A German neo-Nazi has been sentenced to life in prison for murdering pro-migration politician Walter Luebcke, a killing that shocked the country and highlighted the growing threat of right-wing violence.
Stephan Ernst, 47, was found guilty of shooting dead the politician from Angela Merkel’s conservative CDU party on June 1, 2019, in what is believed to be Germany’s first far-right political assassination since World War II.
The conservative politician was found lifeless on the terrace of his home near the central city of Kassel; an autopsy showed he had been shot in the head at close range.
Summing up its case in December, the prosecution said Ernst had been motivated by “racism and xenophobia”.
A co-defendant, Markus Hartmann, who had been accused of being an accessory in the killing and allegedly helping Ernst in weapons training, was cleared of the complicity charge.
He was found guilty of weapons possession charges and received a suspended sentence of 1.5 years.
Al Jazeera’s Dominic Kane, reporting from the German capital, Berlin, said the case had “shocked many people” throughout the country.
“It has provoked many different politicians to wonder about the safety of people like Luebcke, given the danger that they now believe that they face,” he said.
Kane added that the court’s decision on the “nature” of Ernst’s crime, namely it’s “far-right element”, meant he would have to serve more than a minimum of 15 years before he can have any hope of being paroled.
Luebcke, 65, belonged to Chancellor Angela Merkel’s conservative CDU party and headed the Kassel regional council in the western state of Hesse.
He supported Merkel’s 2015 decision to open the country’s borders to refugees and spoke in favour of hosting asylum seekers in a local town.
Prosecutors believe Ernst and his accomplice attended a speech by Luebcke in October 2015 when the politician defended helping refugees, adding that anyone who did not agree with those values was “free to leave the country”.
The remark was widely shared online and turned Luebcke into a hate figure for the far right.
After the speech, Ernst “increasingly projected his hatred of foreigners” on to Luebcke, prosecutors said at the opening of the trial in June.
Following mass sexual assaults by migrants against women in Cologne on New Year’s Eve 2015 and a 2016 attack in the French city of Nice, Ernst allegedly began tracking Luebcke’s movements.
Between 2016 and 2018, prosecutors say he worked with Hartmann to improve his skill with firearms, and the two attended right-wing demonstrations together.

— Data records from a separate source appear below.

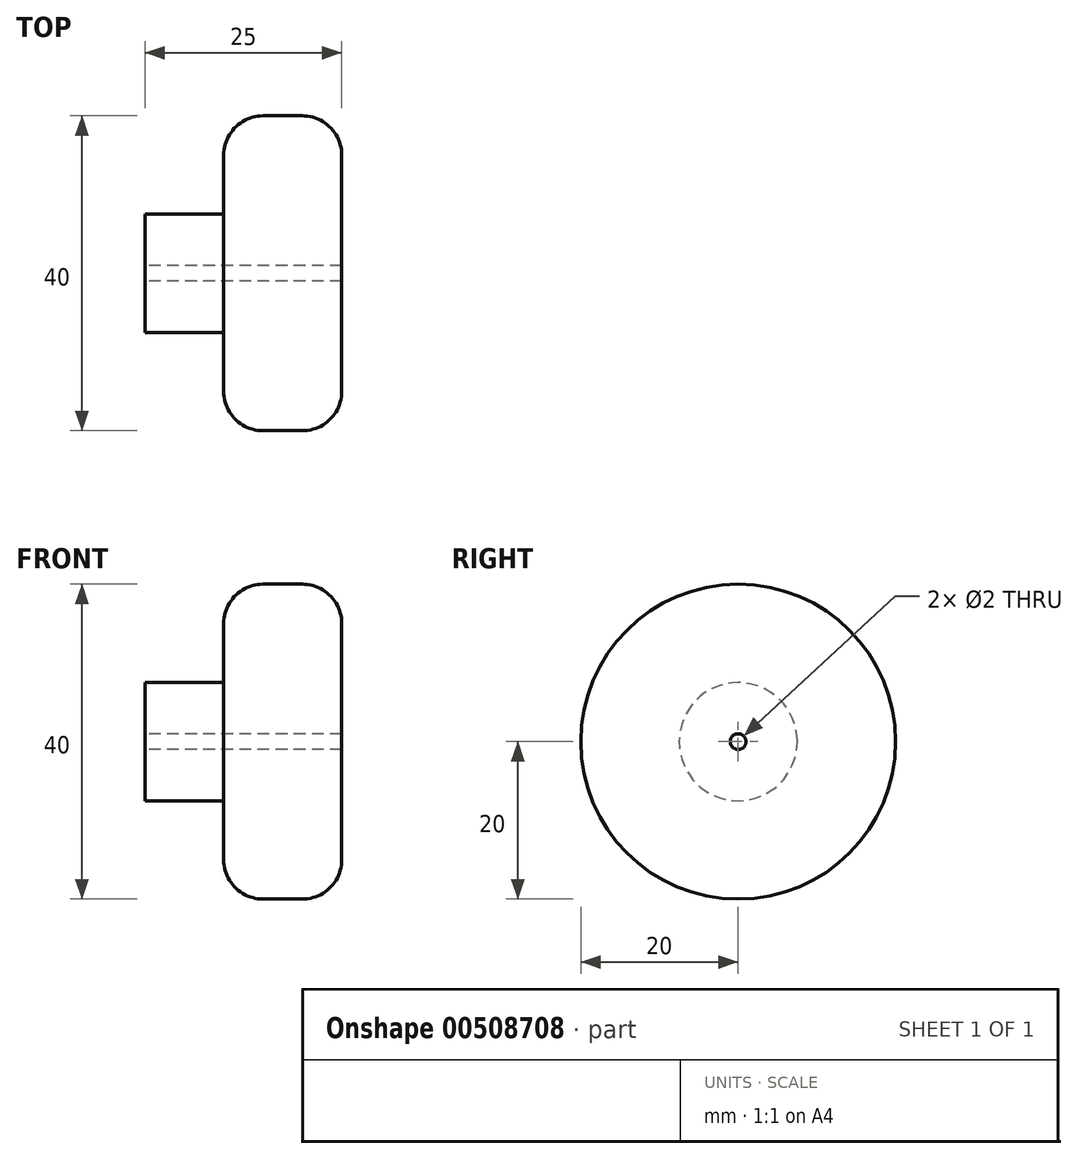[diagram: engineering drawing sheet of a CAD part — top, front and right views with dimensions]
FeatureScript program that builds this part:
annotation { "Feature Type Name" : "Feature", "Feature Type Description" : "" }
export const myFeature = defineFeature(function(context is Context, id is Id, definition is map)
    precondition{}
    {
        {
            var Q0;
            Q0=qCreatedBy(makeId("Front.planeOp"),FACE);
            var sketch = newSketch(context, id + "F0", { "sketchPlane" : qUnion([Q0])});
            skLineSegment(sketch, "E0.bottom", {"start": v(0, 7.5) * mm, "end": v(10, 7.5) * mm});
            skLineSegment(sketch, "E0.top", {"start": v(0, 1) * mm, "end": v(25, 1) * mm});
            skLineSegment(sketch, "E0.left", {"start": v(0, 7.5) * mm, "end": v(0, 1) * mm});
            skLineSegment(sketch, "E0.right", {"start": v(25, 7.5) * mm, "end": v(25, 1) * mm});
            skLineSegment(sketch, "E1.left", {"start": v(25, 7.5) * mm, "end": v(25, 20) * mm});
            skLineSegment(sketch, "E1.right", {"start": v(10, 7.5) * mm, "end": v(10, 20) * mm});
            skLineSegment(sketch, "E2", {"start": v(10, 20) * mm, "end": v(25, 20) * mm});
            skLineSegment(sketch, "E3", {"start": v(0, 66.32) * mm, "end": v(0, -57.72) * mm});
            skLineSegment(sketch, "E4", {"start": v(-60.71, 0) * mm, "end": v(74.91, 0) * mm, "construction": true});
            skSolve(sketch);
        }
        {
            var Q0;
            Q0=qSketchRegion(id+"F0",true);
            var Q1;
            Q1=sQuery(id+"F0.wireOp",EDGE,"E4");
            revolve(context, id + "F1", {"entities" : qUnion([Q0]), "axis" : qUnion([Q1]), "revolveType" : RevolveType.FULL});
        }
        {
            var Q0;
            Q0=makeQuery(id+"F1.opRevolve","SWEPT_EDGE",EDGE,{"disambiguationData":[OSD([sQuery(id+"F0.wireOp",EDGE,"E1.right"),sQuery(id+"F0.wireOp",EDGE,"E2")])]});
            var Q1;
            Q1=makeQuery(id+"F1.opRevolve","SWEPT_EDGE",EDGE,{"disambiguationData":[OSD([sQuery(id+"F0.wireOp",EDGE,"E1.left"),sQuery(id+"F0.wireOp",EDGE,"E2")])]});
            var Q2;
            Q2=makeQuery(id+"F1.opRevolve","SWEPT_FACE",FACE,{"disambiguationData":[OSD([sQuery(id+"F0.wireOp",EDGE,"E2")])]});
            fillet(context, id + "F2", {"entities" : qUnion([Q0, Q1, Q2]), "radius" : 5 * mm, "tangentPropagation" : true, "allowEdgeOverflow" : false});
        }
        {
            var Q0;
            Q0=qCreatedBy(makeId("Front.planeOp"),FACE);
            var Q1;
            Q1 = qBodyType(qCreatedBy(id + "F4" ,EDGE), BodyType.WIRE);
            cPlane(context, id + "F3", {"entities" : qUnion([Q0, Q1]), "cplaneType" : CPlaneType.OFFSET, "offset" : 40 * mm, "width" : 150 * mm, "height" : 150 * mm});
        }
    });
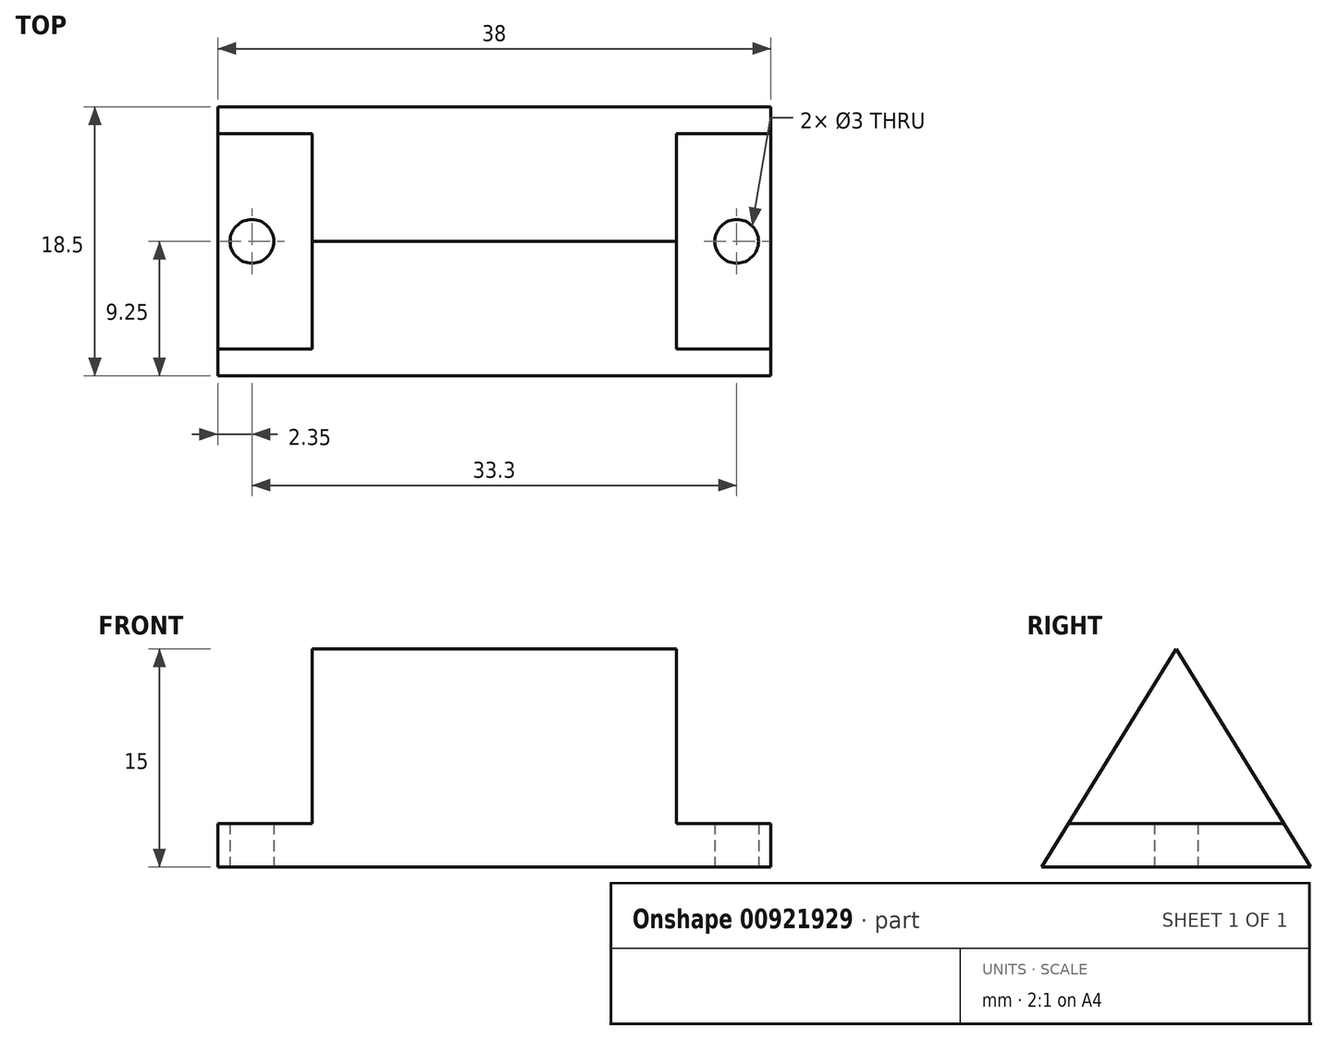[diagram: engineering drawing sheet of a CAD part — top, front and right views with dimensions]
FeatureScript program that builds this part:
annotation { "Feature Type Name" : "Feature", "Feature Type Description" : "" }
export const myFeature = defineFeature(function(context is Context, id is Id, definition is map)
    precondition{}
    {
        {
            var Q0;
            Q0=qCreatedBy(makeId("Top.planeOp"),FACE);
            var sketch = newSketch(context, id + "F0", { "sketchPlane" : qUnion([Q0])});
            skLineSegment(sketch, "E0.bottom", {"start": v(19, -9.25) * mm, "end": v(-19, -9.25) * mm});
            skLineSegment(sketch, "E0.top", {"start": v(19, 9.25) * mm, "end": v(-19, 9.25) * mm});
            skLineSegment(sketch, "E0.left", {"start": v(19, -9.25) * mm, "end": v(19, 9.25) * mm});
            skLineSegment(sketch, "E0.right", {"start": v(-19, -9.25) * mm, "end": v(-19, 9.25) * mm});
            skPoint(sketch, "E0.middle", {"position": v(0, 0) * mm});
            skLineSegment(sketch, "E1.bottom", {"start": v(19, -9.25) * mm, "end": v(29, -9.25) * mm});
            skLineSegment(sketch, "E1.top", {"start": v(19, 9.25) * mm, "end": v(29, 9.25) * mm});
            skLineSegment(sketch, "E1.right", {"start": v(29, -9.25) * mm, "end": v(29, 9.25) * mm});
            skLineSegment(sketch, "E2.bottom", {"start": v(-19, -9.25) * mm, "end": v(-29, -9.25) * mm});
            skLineSegment(sketch, "E2.top", {"start": v(-19, 9.25) * mm, "end": v(-29, 9.25) * mm});
            skLineSegment(sketch, "E2.right", {"start": v(-29, -9.25) * mm, "end": v(-29, 9.25) * mm});
            skCircle(sketch, "E3", {"center": v(-25, 0) * mm, "radius": 1.75 * mm});
            skPoint(sketch, "E3.centerSnap0", {"position": v(-29, 0) * mm});
            skCircle(sketch, "E4", {"center": v(25, 0) * mm, "radius": 1.75 * mm});
            skPoint(sketch, "E4.centerSnap0", {"position": v(29, 0) * mm});
            skCircle(sketch, "E5", {"center": v(-16.65, 0) * mm, "radius": 1.5 * mm});
            skCircle(sketch, "E6", {"center": v(16.65, 0) * mm, "radius": 1.5 * mm});
            skSolve(sketch);
        }
        {
            var Q0;
            Q0=makeQuery(id+"F0.imprint","IMPRINT",FACE,{"disambiguationData":[TD([[makeQuery(id+"F0.imprint","IMPRINT",EDGE,{"derivedFrom":sQuery(id+"F0.wireOp",EDGE,"E0.bottom")}),-1.0]])]});
            extrude(context, id + "F1", {"entities" : qUnion([Q0]), "depth" : 15 * mm, "offsetDistance" : 25 * mm});
        }
        {
            var Q0;
            Q0=makeQuery(id+"F1.opExtrude","SWEPT_FACE",FACE,{"disambiguationData":[OSD([sQuery(id+"F0.wireOp",EDGE,"E0.left")])]});
            var sketch = newSketch(context, id + "F2", { "sketchPlane" : qUnion([Q0])});
            skLineSegment(sketch, "E7", {"start": v(-9.25, 0) * mm, "end": v(0, 15) * mm});
            skLineSegment(sketch, "E8", {"start": v(0, 15) * mm, "end": v(9.25, 0) * mm});
            skSolve(sketch);
        }
        {
            var Q0;
            Q0=qSketchRegion(id+"F2",true);
            var Q1;
            {var subQ0=sQuery(id+"F2.wireOp",EDGE,"E7");Q1=makeQuery(id+"F2.imprint","IMPRINT",FACE,{"disambiguationData":[TD([[makeQuery(id+"F2.imprint","IMPRINT",EDGE,{"derivedFrom":subQ0}),1.0]])]});}
            var Q2;
            {var subQ0=sQuery(id+"F2.wireOp",EDGE,"E8");Q2=makeQuery(id+"F2.imprint","IMPRINT",FACE,{"disambiguationData":[TD([[makeQuery(id+"F2.imprint","IMPRINT",EDGE,{"derivedFrom":subQ0}),1.0]])]});}
            extrude(context, id + "F3", {"entities" : qUnion([Q0, Q1, Q2]), "operationType" : NewBodyOperationType.REMOVE, "endBound" : BoundingType.THROUGH_ALL, "oppositeDirection" : true, "depth" : 25 * mm, "offsetDistance" : 25 * mm});
        }
        {
            var Q0;
            Q0=qCreatedBy(makeId("Front.planeOp"),FACE);
            var sketch = newSketch(context, id + "F4", { "sketchPlane" : qUnion([Q0])});
            skLineSegment(sketch, "E9", {"start": v(0, 0) * mm, "end": v(29, 0) * mm, "construction": true});
            skLineSegment(sketch, "E10", {"start": v(29, 0) * mm, "end": v(12.5, 0) * mm});
            skLineSegment(sketch, "E11", {"start": v(0, 0) * mm, "end": v(-29, 0) * mm, "construction": true});
            skLineSegment(sketch, "E12", {"start": v(-29, 0) * mm, "end": v(-12.5, 0) * mm});
            skLineSegment(sketch, "E13", {"start": v(-12.5, 0) * mm, "end": v(-12.5, 3) * mm});
            skLineSegment(sketch, "E14", {"start": v(-12.5, 3) * mm, "end": v(-29, 3) * mm});
            skLineSegment(sketch, "E15", {"start": v(-29, 3) * mm, "end": v(-29, 0) * mm});
            skLineSegment(sketch, "E16", {"start": v(12.5, 0) * mm, "end": v(12.5, 3) * mm});
            skLineSegment(sketch, "E17", {"start": v(12.5, 3) * mm, "end": v(29, 3) * mm});
            skLineSegment(sketch, "E18", {"start": v(29, 3) * mm, "end": v(29, 0) * mm});
            skLineSegment(sketch, "E19.bottom", {"start": v(-29, 3) * mm, "end": v(29, 3) * mm});
            skLineSegment(sketch, "E19.top", {"start": v(-29, 15) * mm, "end": v(29, 15) * mm});
            skLineSegment(sketch, "E19.left", {"start": v(-29, 3) * mm, "end": v(-29, 15) * mm});
            skLineSegment(sketch, "E19.right", {"start": v(29, 3) * mm, "end": v(29, 15) * mm});
            skLineSegment(sketch, "E20", {"start": v(-12.5, 3) * mm, "end": v(-12.5, 15) * mm});
            skLineSegment(sketch, "E21", {"start": v(12.5, 3) * mm, "end": v(12.5, 15) * mm});
            skSolve(sketch);
        }
        {
            var Q0;
            Q0=makeQuery(id+"F4.imprint","IMPRINT",FACE,{"disambiguationData":[TD([[makeQuery(id+"F4.imprint","IMPRINT",EDGE,{"derivedFrom":sQuery(id+"F4.wireOp",EDGE,"E14")}),-1.0]])]});
            var Q1;
            Q1=makeQuery(id+"F4.imprint","IMPRINT",FACE,{"disambiguationData":[TD([[makeQuery(id+"F4.imprint","IMPRINT",EDGE,{"derivedFrom":sQuery(id+"F4.wireOp",EDGE,"E17")}),1.0]])]});
            extrude(context, id + "F5", {"entities" : qUnion([Q0, Q1]), "operationType" : NewBodyOperationType.REMOVE, "depth" : 25 * mm, "offsetDistance" : 25 * mm, "hasSecondDirection" : true, "secondDirectionOppositeDirection" : true, "secondDirectionDepth" : 25 * mm});
        }
    });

In the course of their investigations, prosecutors separately charged Ernst with attempted murder for allegedly stabbing an Iraqi asylum seeker in the back in 2016.
They also uncovered weapons and ammunition belonging to Ernst, including revolvers, pistols and a submachine gun.
Although Ernst initially admitted killing Luebcke, he later retracted his confession and said Hartmann had pulled the trigger.
But he then sacked his defence lawyer and reverted to his original confession, claiming he had been pushed into blaming Hartmann.
Ernst has a long criminal history and was known to police as a neo-Nazi sympathiser.
He was convicted of an attempted bomb attack on an asylum home in 1993. German media say he took part in neo-Nazi clashes targeting a union demonstration in 2009.
But Ernst then slipped off the security services’ radar, fuelling criticism that the authorities were not taking the far-right threat seriously enough.
German police came under fire years earlier for overlooking racist crimes after it emerged that a neo-Nazi terror cell, the National Socialist Underground, had killed 10 people, mainly immigrants, between 2000 and 2007.
In October 2019, just months after Luebcke’s death, Germany was rocked by a shooting at a synagogue in the eastern city of Halle that left two people dead.
Neo-Nazi Stephan Balliet, 28, was sentenced to life in prison in December for that attack, described as the country’s worst anti-Semitic atrocity since World War II.
Last February, another gunman shot dead nine people of migrant origin in the central town of Hanau.
Interior Minister Horst Seehofer has declared far-right extremism the “biggest security threat facing Germany”.
He has promised tougher security measures, including a crackdown on online hate speech.